While public libraries already existed throughout the Roman empire, after its decline it took centuries for new public libraries to be founded. There are quite a few disputes on the question which is the oldest public library in Europe after the fall of the Roman empire. One pretty prospective candidate is the “Bibliotheca Publica” in Augsburg.
Augsburg was a centre of the Reformation and in 1537 the headmaster of the high school “Gymnasium bei St. Anna” was assigned by the council of the City to collect all the books from the empty minorite monasteries. This was the starting point of a public library that was newly constructed in the court of St. Anna church and opened in 1563. In the 19th century the expanding “Gymnasium bei St. Anna” needed more space, so a new and more spacious library was built which opened in 1893.
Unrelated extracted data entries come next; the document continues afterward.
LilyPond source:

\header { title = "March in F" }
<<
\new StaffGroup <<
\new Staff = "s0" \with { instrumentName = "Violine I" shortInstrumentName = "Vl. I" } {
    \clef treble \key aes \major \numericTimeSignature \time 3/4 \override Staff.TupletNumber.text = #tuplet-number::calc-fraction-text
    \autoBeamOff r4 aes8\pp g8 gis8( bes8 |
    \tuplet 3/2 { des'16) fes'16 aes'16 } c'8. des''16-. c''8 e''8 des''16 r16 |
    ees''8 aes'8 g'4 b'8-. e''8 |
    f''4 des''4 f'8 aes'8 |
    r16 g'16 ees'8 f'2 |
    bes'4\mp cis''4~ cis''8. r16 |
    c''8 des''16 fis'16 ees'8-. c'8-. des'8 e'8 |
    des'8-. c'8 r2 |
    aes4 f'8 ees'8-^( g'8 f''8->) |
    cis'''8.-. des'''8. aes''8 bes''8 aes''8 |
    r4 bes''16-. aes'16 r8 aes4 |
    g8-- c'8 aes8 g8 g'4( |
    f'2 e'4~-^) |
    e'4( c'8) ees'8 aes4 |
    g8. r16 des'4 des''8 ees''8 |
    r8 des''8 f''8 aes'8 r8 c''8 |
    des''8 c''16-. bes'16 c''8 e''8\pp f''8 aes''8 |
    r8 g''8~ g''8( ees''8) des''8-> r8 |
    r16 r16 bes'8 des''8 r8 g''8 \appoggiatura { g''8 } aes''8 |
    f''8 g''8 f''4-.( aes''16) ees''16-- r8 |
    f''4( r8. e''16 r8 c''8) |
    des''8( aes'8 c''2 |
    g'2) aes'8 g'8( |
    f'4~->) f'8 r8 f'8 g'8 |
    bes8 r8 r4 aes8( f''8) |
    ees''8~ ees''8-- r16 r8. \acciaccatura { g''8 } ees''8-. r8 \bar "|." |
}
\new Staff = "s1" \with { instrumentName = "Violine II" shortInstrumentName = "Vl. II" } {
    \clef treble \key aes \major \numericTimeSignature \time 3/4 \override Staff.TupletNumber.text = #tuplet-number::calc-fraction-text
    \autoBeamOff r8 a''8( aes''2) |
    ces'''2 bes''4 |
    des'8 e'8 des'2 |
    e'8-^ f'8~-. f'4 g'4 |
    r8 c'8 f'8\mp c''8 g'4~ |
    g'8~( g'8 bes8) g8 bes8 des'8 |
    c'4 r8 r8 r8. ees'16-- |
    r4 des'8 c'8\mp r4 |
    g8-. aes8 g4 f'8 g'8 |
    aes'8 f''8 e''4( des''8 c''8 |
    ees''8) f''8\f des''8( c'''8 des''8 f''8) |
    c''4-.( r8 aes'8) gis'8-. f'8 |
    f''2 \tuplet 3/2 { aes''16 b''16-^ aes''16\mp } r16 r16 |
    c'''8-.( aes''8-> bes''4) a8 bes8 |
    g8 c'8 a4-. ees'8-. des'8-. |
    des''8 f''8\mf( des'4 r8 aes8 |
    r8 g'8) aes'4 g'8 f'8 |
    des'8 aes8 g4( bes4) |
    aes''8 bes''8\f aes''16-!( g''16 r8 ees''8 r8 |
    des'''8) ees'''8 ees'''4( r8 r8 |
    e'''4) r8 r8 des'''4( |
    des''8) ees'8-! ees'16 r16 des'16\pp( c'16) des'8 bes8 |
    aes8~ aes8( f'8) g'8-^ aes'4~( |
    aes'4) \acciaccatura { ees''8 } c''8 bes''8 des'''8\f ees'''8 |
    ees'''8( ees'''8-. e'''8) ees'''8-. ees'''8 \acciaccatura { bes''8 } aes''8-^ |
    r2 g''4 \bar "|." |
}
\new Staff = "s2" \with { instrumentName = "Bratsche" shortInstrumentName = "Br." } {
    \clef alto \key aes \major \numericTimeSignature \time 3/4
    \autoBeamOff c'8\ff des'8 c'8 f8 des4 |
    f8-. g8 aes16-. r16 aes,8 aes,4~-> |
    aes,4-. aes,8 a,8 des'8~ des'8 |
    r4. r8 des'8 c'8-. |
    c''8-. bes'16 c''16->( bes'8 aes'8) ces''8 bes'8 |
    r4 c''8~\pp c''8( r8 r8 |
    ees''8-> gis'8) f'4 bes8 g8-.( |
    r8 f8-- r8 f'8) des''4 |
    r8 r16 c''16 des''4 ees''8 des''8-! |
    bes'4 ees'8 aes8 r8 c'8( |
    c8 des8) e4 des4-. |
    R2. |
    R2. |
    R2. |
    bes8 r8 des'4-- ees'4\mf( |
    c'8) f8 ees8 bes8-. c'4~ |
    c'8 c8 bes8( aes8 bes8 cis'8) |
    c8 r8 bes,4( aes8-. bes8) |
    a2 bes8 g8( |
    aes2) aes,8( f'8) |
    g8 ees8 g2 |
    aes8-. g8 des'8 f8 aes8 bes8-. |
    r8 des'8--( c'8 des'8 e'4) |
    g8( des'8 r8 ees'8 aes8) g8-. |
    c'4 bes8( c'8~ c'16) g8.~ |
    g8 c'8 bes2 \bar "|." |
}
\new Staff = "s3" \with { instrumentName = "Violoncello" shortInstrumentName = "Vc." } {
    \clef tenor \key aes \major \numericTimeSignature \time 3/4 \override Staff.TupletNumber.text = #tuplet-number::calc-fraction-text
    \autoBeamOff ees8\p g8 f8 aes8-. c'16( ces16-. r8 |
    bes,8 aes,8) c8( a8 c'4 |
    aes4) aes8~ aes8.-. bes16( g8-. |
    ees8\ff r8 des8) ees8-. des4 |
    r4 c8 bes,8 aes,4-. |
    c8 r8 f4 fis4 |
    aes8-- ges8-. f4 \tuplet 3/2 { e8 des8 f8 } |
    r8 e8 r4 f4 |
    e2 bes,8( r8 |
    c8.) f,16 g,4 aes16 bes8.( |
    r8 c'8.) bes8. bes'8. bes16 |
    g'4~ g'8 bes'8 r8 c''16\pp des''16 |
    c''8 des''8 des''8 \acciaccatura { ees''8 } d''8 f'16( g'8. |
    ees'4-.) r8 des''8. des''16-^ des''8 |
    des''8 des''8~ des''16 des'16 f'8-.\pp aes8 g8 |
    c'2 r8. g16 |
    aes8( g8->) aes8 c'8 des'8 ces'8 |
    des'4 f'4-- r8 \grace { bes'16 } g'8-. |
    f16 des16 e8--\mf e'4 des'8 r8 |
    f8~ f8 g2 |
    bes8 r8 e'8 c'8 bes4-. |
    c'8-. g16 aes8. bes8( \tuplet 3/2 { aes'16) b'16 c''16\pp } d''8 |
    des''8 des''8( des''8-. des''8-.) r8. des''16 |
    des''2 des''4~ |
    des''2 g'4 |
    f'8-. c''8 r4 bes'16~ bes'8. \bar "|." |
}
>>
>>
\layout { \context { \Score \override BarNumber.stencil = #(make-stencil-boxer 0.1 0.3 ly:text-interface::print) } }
In 2005 a podium was built with the inscription “Bibliotheca Publica” in large glass letters next to the location where the old library was replaced by a new school building (the yellow building in the picture).
But the court of St. Anna church is also famous for some other reason: It is part of the former monastery of the Carmelite monks in Augsburg, where Martin Luther stayed in 1518 when he met the papal legate Cardinal Thomas Cajetan.